(Extracted records)
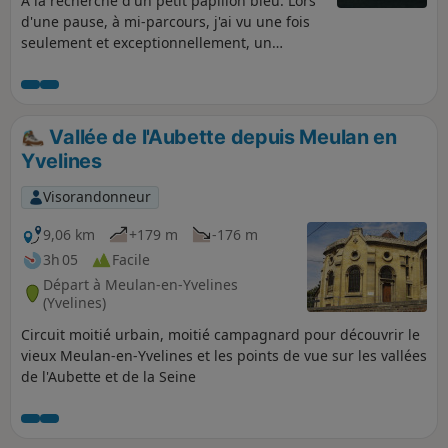
À la recherche d'un petit papillon bleu. Lors
d'une pause, à mi-parcours, j'ai vu une fois
seulement et exceptionnellement, un
magnifique papillon bleu. Cela m'a donné
l'idée d’écrire un article et depuis, je rêve
toujours de le rencontrer de nouveau.
Vallée de l'Aubette depuis Meulan en
Yvelines
Visorandonneur
9,06 km
+179 m
-176 m
3h 05
Facile
Départ à Meulan-en-Yvelines
(Yvelines)
Circuit moitié urbain, moitié campagnard pour découvrir le
vieux Meulan-en-Yvelines et les points de vue sur les vallées
de l'Aubette et de la Seine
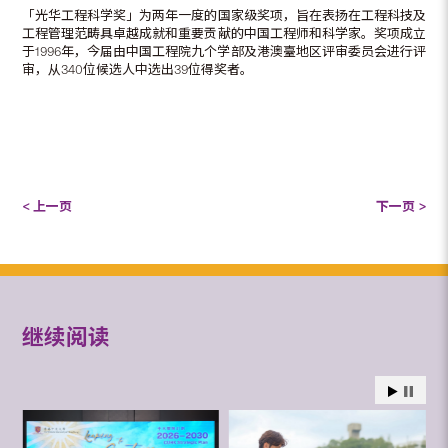
「光华工程科学奖」为两年一度的国家级奖项，旨在表扬在工程科技及
工程管理范畴具卓越成就和重要贡献的中国工程师和科学家。奖项成立
于1996年，今届由中国工程院九个学部及港澳臺地区评审委员会进行评
审，从340位候选人中选出39位得奖者。
< 上一页
下一页 >
继续阅读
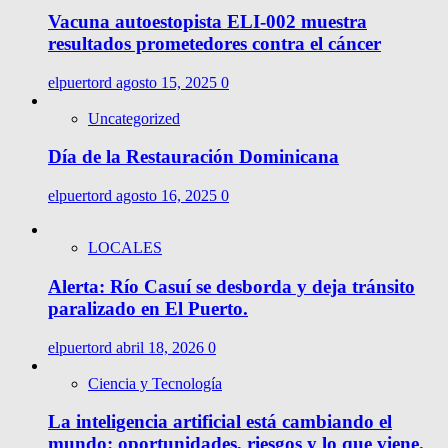
Vacuna autoestopista ELI-002 muestra
resultados prometedores contra el cáncer
elpuertord
agosto 15, 2025
0
Uncategorized
Día de la Restauración Dominicana
elpuertord
agosto 16, 2025
0
LOCALES
Alerta: Río Casuí se desborda y deja tránsito
paralizado en El Puerto.
elpuertord
abril 18, 2026
0
Ciencia y Tecnología
La inteligencia artificial está cambiando el
mundo: oportunidades, riesgos y lo que viene.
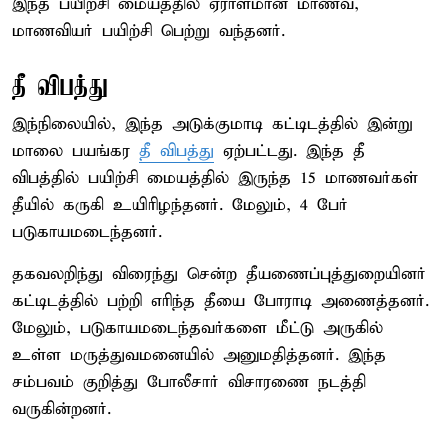
இந்த பயிற்சி மையத்தில் ஏராளமான மாணவ,
மாணவியர் பயிற்சி பெற்று வந்தனர்.
தீ விபத்து
இந்நிலையில், இந்த அடுக்குமாடி கட்டிடத்தில் இன்று
மாலை பயங்கர
தீ விபத்து
ஏற்பட்டது. இந்த தீ
விபத்தில் பயிற்சி மையத்தில் இருந்த 15 மாணவர்கள்
தீயில் கருகி உயிரிழந்தனர். மேலும், 4 பேர்
படுகாயமடைந்தனர்.
தகவலறிந்து விரைந்து சென்ற தீயணைப்புத்துறையினர்
கட்டிடத்தில் பற்றி எரிந்த தீயை போராடி அணைத்தனர்.
மேலும், படுகாயமடைந்தவர்களை மீட்டு அருகில்
உள்ள மருத்துவமனையில் அனுமதித்தனர். இந்த
சம்பவம் குறித்து போலீசார் விசாரணை நடத்தி
வருகின்றனர்.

_YOUR ASSIGNMENT_: Print everything in the data from the line containing "Vacuna autoestopista ELI-002 muestra" down to the line containing "mundo: oportunidades, riesgos y lo que viene.", including both of those lines, without any alteration.

_TASK ANSWER_:
Vacuna autoestopista ELI-002 muestra
resultados prometedores contra el cáncer
elpuertord
agosto 15, 2025
0
Uncategorized
Día de la Restauración Dominicana
elpuertord
agosto 16, 2025
0
LOCALES
Alerta: Río Casuí se desborda y deja tránsito
paralizado en El Puerto.
elpuertord
abril 18, 2026
0
Ciencia y Tecnología
La inteligencia artificial está cambiando el
mundo: oportunidades, riesgos y lo que viene.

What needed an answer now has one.